New custom display cases in the lobby. I only took pictures because
I want some now.
 
And don't get me started on their wall of moveable library stacks upstairs...

In the midst of the Friday night merriment, I also attended a business meeting of the Vancouver Lodge of Education and Research, in which Trevor is the Secretary.

Masonic Meetings themselves aren't where the best fraternal experiences are made; it's the before and after times that really count and forge real fraternal brotherhood. With that in mind, Secretary McKeown's report clocked in under 7 minutes, and the entire meeting was opened in due form, conducted and closed in form in a mere 12 minutes total.

Trevor will be honored in November by being installed in London as the Worshipful Master of England's Quatuor Coronati Lodge of Research, and local brethren are organizing a group excursion to be there with him for this event. Congratulations! (If you inclined to visit yourself, QC’s meetings are held at Freemasons’ Hall, Great Queen Street, London, and start at 4.00 PM.

'Getta You Tootsie Frootsie!' - Chico Marx (1937)

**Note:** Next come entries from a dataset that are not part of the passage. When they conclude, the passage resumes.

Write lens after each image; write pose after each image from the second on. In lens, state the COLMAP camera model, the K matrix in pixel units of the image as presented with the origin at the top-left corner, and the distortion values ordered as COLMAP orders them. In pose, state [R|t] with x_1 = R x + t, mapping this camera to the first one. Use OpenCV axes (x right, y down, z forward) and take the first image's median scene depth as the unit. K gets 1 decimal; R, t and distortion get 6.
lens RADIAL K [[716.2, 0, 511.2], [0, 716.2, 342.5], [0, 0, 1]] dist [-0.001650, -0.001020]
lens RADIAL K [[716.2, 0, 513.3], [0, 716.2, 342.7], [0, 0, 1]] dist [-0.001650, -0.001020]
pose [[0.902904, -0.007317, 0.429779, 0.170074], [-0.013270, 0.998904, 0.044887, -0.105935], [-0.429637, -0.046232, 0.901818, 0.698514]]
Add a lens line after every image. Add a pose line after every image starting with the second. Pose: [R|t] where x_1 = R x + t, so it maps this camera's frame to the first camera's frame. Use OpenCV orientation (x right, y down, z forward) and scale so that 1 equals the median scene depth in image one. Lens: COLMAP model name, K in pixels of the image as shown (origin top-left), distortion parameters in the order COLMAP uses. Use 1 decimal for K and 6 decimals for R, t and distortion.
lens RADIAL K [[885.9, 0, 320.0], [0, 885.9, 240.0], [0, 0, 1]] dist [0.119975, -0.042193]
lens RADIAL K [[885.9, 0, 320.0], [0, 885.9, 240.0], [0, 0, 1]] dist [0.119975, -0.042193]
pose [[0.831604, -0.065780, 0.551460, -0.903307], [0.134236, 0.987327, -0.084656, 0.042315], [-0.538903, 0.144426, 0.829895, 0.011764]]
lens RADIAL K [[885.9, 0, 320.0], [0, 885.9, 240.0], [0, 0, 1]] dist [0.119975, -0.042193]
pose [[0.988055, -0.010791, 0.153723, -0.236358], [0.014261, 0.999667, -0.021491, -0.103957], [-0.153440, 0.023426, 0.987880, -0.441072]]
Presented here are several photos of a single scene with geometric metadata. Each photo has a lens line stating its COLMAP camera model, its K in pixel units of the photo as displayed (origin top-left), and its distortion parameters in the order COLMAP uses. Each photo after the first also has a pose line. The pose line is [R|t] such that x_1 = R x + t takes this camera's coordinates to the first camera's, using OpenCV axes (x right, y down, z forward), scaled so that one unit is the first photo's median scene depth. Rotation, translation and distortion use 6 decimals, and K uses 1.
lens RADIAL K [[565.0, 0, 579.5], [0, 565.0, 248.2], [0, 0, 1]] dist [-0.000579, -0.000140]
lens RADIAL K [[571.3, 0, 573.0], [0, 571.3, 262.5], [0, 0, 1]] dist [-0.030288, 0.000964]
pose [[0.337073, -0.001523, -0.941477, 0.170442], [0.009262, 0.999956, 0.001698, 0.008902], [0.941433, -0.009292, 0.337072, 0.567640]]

Trevor also knows where Vancouver's great restaurants are, along with the shop that has the distinction of being in the Guiness Book of World Records for having more flavors and varieties of ice cream than anywhere else on Earth. La Casa Gelato is at 1033 Venable Street, and 238 is the current flavor count, in case you were curious. Over its 40-year history, they've made 588. And I haven't had real gelato since visiting Italy many, many moons ago.